As a decentralized, peer-to-peer alternative method of exchange that is difficult to digitally “mine,” cryptocurrency challenges established norms and offers a new monetary vision.

The roots of cryptocurrency can be found within the Austrian school of economics dating back to Carl Menger, the philosophical founder of this line of economic thinking. In Menger’s “Nature and Origin of Money” essay from 1892, he writes:

Money is not an invention of the state. It is not the product of a legislative act. Even the sanction of political authority is not necessary for its existence. Certain commodities came to be money quite naturally, as the result of economic relationships that were independent of the power of the state.

This market-based understanding of money was elaborated by another great Austrian Economist, Ludwig von Mises in his 1912 book The Theory of Money and Credit.

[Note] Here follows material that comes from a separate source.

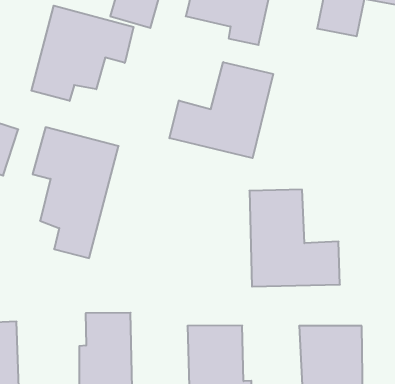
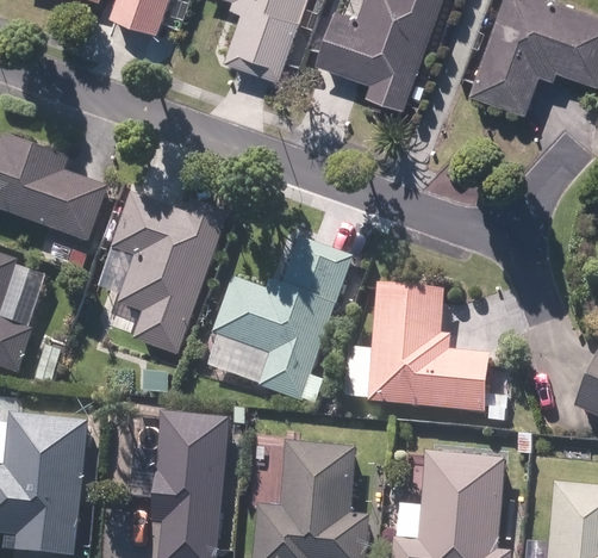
building: [31,6,134,101] -> none
building: [169,62,273,158] -> none
building: none -> [210,242,345,395]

Yet another Austrian economist, the Nobel prize-winner Friedrich Hayek, decried inflation as a major threat to private enterprise and the proper functioning of a free society. In his 1976 book, Denationalization of Money, Hayek argues for a competitive system of private currencies. He writes: “As soon as one succeeds in freeing oneself of the universally but tacitly accepted creed that a country must be supplied by its government with its own distinctive and exclusive currency, all sorts of interesting questions arise which have never been examined.”

Cryptocurrency is one of the creative responses to these “interesting questions” and it is being increasingly examined, by both conventional investors and curious individuals. Whether it’s a long-term investment or a way to buy Chinese food from down the road, cryptocurrency is worth a closer look.